Retrieve elements from a page?
So, I wanted to create an application that would download a web page and display it's elements in a separate interface...
For instance, go to mailinator.com, automatically login to a specified acount and list all e-mail subjects in a list object.
Is there an easy way to parse an HTML file and pick the elements I want?
Re: Retrieve elements from a page?
You could parse it with an XML parser, they're mostly the same thing with a few differences.
Re: Retrieve elements from a page?
Check this out:
http://www.clickteam.com/epicenter/ubbthreads.php?ubb=showflat&Main=18799&Number=1337 03
Re: Retrieve elements from a page?
Quote:
Originally Posted by _LB
You could parse it with an XML parser, they're mostly the same thing with a few differences.
No can do...
EasyXML outputs an error and XML Parser Object just plain crashes
SEELE, will you convert that example to OINC? Since MOO isn't supported anymore and stuff...

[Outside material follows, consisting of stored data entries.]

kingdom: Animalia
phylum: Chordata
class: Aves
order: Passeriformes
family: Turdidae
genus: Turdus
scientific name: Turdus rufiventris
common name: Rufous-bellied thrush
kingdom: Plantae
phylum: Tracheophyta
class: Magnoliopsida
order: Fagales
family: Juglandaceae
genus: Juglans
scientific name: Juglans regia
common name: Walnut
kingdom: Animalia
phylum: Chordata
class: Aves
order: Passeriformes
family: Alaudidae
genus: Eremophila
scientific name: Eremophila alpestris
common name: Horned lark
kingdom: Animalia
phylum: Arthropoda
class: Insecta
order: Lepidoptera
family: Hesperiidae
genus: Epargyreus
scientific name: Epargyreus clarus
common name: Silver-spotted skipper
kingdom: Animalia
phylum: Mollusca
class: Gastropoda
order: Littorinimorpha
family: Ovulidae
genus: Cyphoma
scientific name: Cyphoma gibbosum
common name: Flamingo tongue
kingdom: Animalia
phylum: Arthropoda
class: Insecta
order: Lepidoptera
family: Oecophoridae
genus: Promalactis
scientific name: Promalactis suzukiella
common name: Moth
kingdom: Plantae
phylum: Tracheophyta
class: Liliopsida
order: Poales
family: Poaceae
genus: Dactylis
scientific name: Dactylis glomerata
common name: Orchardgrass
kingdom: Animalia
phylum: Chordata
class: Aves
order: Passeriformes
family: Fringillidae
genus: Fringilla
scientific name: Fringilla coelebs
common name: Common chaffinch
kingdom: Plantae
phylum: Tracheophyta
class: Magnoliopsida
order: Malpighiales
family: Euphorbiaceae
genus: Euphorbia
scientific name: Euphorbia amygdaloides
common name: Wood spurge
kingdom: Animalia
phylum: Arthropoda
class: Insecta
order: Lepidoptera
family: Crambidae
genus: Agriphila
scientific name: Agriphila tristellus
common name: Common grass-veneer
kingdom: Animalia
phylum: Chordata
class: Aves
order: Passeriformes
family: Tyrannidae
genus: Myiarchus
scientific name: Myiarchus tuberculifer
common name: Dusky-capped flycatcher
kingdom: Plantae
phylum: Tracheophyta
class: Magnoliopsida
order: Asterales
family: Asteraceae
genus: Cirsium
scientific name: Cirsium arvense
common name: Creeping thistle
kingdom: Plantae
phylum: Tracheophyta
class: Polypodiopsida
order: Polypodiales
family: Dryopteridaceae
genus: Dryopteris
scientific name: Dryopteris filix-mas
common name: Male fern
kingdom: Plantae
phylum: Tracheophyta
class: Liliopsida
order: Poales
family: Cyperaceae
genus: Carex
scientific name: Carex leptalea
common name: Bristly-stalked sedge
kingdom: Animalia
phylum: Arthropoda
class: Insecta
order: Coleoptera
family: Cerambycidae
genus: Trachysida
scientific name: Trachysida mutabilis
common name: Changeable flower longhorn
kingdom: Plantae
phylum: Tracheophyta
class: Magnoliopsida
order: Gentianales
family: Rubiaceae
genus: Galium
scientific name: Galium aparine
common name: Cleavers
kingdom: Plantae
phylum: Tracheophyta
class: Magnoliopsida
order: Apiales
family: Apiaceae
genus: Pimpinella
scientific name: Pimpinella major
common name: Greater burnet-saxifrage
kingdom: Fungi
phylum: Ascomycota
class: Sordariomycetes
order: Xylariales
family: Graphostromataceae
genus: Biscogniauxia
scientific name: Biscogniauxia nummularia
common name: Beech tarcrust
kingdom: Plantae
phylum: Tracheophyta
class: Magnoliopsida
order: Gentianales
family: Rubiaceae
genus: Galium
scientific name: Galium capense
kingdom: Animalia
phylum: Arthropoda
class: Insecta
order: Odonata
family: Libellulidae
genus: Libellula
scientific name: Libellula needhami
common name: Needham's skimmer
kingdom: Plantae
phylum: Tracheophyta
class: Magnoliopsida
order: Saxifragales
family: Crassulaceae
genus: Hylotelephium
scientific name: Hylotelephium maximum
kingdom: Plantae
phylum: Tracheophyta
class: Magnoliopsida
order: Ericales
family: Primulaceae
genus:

Edit: Can do, actually, it pops errors like crazy, but still parses the page... whee!
XML Parser Object just crashes all the time, only EasyXML is usable...
Re: Retrieve elements from a page?
HTML isn't based on XML, it's based on SGML. They're very similar, but you will see errors thrown all over the place when you put HTML through an XML parser. There is a variant of HTML based on XML instead, called XHTML, but it's not very common.
SGML (and so HTML) allows implicitly closed elements, e.g. "<br>" for a line break. XML (and so XHTML) requires "<br/>", "<br>" without a closing "/" is illegal XML. To make things more fun, "<br/>" is illegal HTML. An XML parser run on HTML would interpret the text after the line break as being inside the "<br>", then throw an error about there being no close "</br>".
For another example, "<p>text<p>text2<p>text3" in HTML represents three paragraphs (each "<p>" is implicitly closed by the next), in XML it would be interpreted as three "<p>", each inside the one before, then errors about the closing three "</p>" all being missing. If it is a validating parser and has an XHTML DTD, it will also throw errors about "<p>" not being allowed inside "<p>".
Re: Retrieve elements from a page?
I'm parsing a XHTML file...
Do you have any idea on how to approach this problem without having to write a parser from scratch?
By the way, I have to parse the file in order to get text (like the subjects of mails) from a page, number of unread mails, things like that
Re: Retrieve elements from a page?
Doesn't my example show how to avoid just that?
Re: Retrieve elements from a page?
Quote:
Originally Posted by Fimbul
SEELE, will you convert that example to OINC? Since MOO isn't supported anymore and stuff...
Um... no. Moo is better for connecting to the internet and getting data than OINC is at current state.